5. Mas posso dar um exemplo de machismo português redux, tipo galarote circa 2015/2016. Depois de insultar os dez por cento de portugueses que votaram no Bloco de Esquerda, afirmando que esse voto se deveu às “carinhas larocas de Mariana Mortágua e Catarina Martins”, o colunista José Manuel Diogo (J.M.D.) conclui no Jornal de Notícias que agora nas presidenciais a cena se repete. “Marisa [Matias] começou por ser ‘Uma para todos’, num primeiro cartaz audacioso e quase atrevido; e agora é ‘A esperança conquista-se’ numa imagem de inusual proximidade entre político e eleitor, como se fosse ela o objeto de desejo.” Mas, hélas, “o que nas legislativas era um trunfo, nas presidenciais é um erro”, alerta J.M.D., explicando-nos: “Ser candidata a deputada é uma coisa muito diferente de ser candidata a Presidente da República. Os eleitores não procuram a mesma coisa e não decidem da mesma forma. É por isto que estes cartazes são um erro. E beleza desperdiçada.” Do ponto de vista do galarote, por serem mulheres, as candidatas do Bloco passam a ser consideradas apenas do ponto de vista do invólucro. De tanto ver o que quer, até viu mal a frase no cartaz: não é “Uma para todos”, mas “Uma por todos”. Dado que são mulheres, o galarote acha que o partido as vê e usa como ele as vê e usaria: iscos para galarotes como ele. É o insulto tipo cinco-em-um: Marisa Matias, Bloco de Esquerda, dez por cento dos portugueses, todos os deputados da Europa e a inteligência em geral.
6. Já os misantropos, by Jove, não se misturam com os galarotes. O caso-mor é, claro, Vasco Pulido Valente (V.P.V.), que quanto mais tempo passa fora do século XIX mais inimputável fica. O problema dele não é com as mulheres, é com a Humanidade, sobretudo a gigantesca massa dos não-ilustrados na Inglaterra do século XIX. Nesta quadra natalícia, V.P.V. escreveu que Marisa Matias, “uma ‘passionária’ de trazer por casa, distribui asneiras que só mostram a sua ignorância e a sua confusão”. Em crónica anterior, desfizera Catarina Martins, depois de elogiar Mariana Mortágua, aquele tipo de elogio-álibi que afia o insulto às demais. Ou seja, V.P.V. disse bem de Mariana Mortágua tornando mais mordaz o que tinha para dizer de Catarina Martins e Marisa Matias. Mas há uma forma alegre de olhar para isto: desde o século XIX (ou, pelo menos, desde que V.P.V. leu Adeus Princesa) que jovens mulheres de esquerda não o ocupavam tanto.
7. Marcelo Rebelo de Sousa é uma figura inequivocamente simpática, da capa do PÚBLICO à televisão. Já era quando foi candidato à Câmara de Lisboa, assisti ao mergulho no Tejo, impossível não simpatizar com ele.
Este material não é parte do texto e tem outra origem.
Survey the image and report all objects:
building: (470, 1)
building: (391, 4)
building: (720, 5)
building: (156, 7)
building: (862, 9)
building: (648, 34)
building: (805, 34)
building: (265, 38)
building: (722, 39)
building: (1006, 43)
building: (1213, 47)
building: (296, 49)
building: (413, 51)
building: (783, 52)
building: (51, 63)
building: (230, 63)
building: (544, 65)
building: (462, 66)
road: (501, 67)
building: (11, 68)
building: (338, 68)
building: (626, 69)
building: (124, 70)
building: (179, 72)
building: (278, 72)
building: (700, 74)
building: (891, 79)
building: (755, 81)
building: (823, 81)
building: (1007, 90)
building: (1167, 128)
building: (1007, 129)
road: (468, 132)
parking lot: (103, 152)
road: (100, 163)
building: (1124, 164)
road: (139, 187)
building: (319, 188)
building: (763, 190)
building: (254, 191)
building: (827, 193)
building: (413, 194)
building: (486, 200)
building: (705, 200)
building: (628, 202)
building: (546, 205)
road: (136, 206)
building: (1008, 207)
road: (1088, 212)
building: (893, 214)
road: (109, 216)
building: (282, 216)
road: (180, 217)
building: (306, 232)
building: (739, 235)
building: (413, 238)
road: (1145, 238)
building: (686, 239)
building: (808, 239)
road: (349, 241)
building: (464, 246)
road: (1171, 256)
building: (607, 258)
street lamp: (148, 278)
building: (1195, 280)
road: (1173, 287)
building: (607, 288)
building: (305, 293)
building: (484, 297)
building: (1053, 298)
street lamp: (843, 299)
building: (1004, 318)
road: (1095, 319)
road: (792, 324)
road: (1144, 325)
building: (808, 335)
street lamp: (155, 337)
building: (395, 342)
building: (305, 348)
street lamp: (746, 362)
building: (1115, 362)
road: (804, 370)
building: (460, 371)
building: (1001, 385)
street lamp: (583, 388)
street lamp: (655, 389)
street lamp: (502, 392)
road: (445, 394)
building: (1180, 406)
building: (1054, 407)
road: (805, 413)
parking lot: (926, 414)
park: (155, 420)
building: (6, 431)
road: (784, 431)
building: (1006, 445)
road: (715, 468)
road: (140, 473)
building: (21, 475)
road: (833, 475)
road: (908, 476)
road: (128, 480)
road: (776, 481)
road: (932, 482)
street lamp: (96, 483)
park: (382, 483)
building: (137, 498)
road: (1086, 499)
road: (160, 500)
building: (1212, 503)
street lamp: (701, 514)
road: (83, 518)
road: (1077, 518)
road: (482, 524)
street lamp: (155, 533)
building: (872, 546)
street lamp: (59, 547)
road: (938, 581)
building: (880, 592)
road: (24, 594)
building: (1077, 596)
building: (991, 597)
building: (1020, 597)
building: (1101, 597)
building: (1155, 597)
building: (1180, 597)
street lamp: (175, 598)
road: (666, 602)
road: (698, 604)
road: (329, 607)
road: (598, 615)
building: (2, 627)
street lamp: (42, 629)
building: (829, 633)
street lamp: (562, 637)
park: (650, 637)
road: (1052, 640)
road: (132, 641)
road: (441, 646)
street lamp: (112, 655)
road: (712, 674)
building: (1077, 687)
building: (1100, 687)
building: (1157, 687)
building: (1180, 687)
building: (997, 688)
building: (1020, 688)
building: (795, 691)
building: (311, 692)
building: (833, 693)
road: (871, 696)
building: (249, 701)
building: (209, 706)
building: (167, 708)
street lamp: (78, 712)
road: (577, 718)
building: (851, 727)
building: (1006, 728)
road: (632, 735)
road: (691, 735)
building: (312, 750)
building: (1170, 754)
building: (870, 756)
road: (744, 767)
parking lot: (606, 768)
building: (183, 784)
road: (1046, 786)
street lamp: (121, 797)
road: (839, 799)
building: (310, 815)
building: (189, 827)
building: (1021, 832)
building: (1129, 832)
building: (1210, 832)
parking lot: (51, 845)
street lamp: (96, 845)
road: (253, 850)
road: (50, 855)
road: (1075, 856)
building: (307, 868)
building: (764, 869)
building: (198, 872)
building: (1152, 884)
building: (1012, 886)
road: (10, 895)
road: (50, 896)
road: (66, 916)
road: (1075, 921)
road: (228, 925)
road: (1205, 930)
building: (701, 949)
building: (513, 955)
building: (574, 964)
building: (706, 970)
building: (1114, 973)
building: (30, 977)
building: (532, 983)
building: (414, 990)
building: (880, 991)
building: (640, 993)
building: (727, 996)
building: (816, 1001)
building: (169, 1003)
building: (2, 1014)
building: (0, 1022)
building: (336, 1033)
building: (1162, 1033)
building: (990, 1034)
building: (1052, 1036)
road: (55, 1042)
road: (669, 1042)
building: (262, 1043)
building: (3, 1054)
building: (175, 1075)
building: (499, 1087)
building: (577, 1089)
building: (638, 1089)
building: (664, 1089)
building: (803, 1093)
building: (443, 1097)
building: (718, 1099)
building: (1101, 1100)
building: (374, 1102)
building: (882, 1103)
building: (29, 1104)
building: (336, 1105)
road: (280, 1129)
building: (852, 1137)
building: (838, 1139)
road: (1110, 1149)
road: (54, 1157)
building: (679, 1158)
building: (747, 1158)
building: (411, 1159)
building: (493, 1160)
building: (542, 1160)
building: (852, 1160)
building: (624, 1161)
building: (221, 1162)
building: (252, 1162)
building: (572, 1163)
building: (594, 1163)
Desde então, o seu património mediático disparou na TVI até ao actual estado depois-de-Cavaco-que alívio. E a coragem de Marisa Matias também ficou evidente no frente-a-frente com o professor mais televisionado de Portugal, quando ele meteu os pés pelas mãos quanto ao BES e aos cortes nos salários e pensões. Confio na frontalidade tanto quanto desconfio de estar bem com deus e o diabo. Quem não sabe aprende, é questão de tempo, já isso de estar bem com deus e o diabo, como diria algum popular, vai muito da pessoa humana.
[Nota: Na semana passada, na versão impressa, havia uma confusão nas contas euros/escudos: as bolsas de criação literária eram de 250 contos, ou seja, 1250 euros, e não, claro, de 1250 contos. As minhas desculpas.]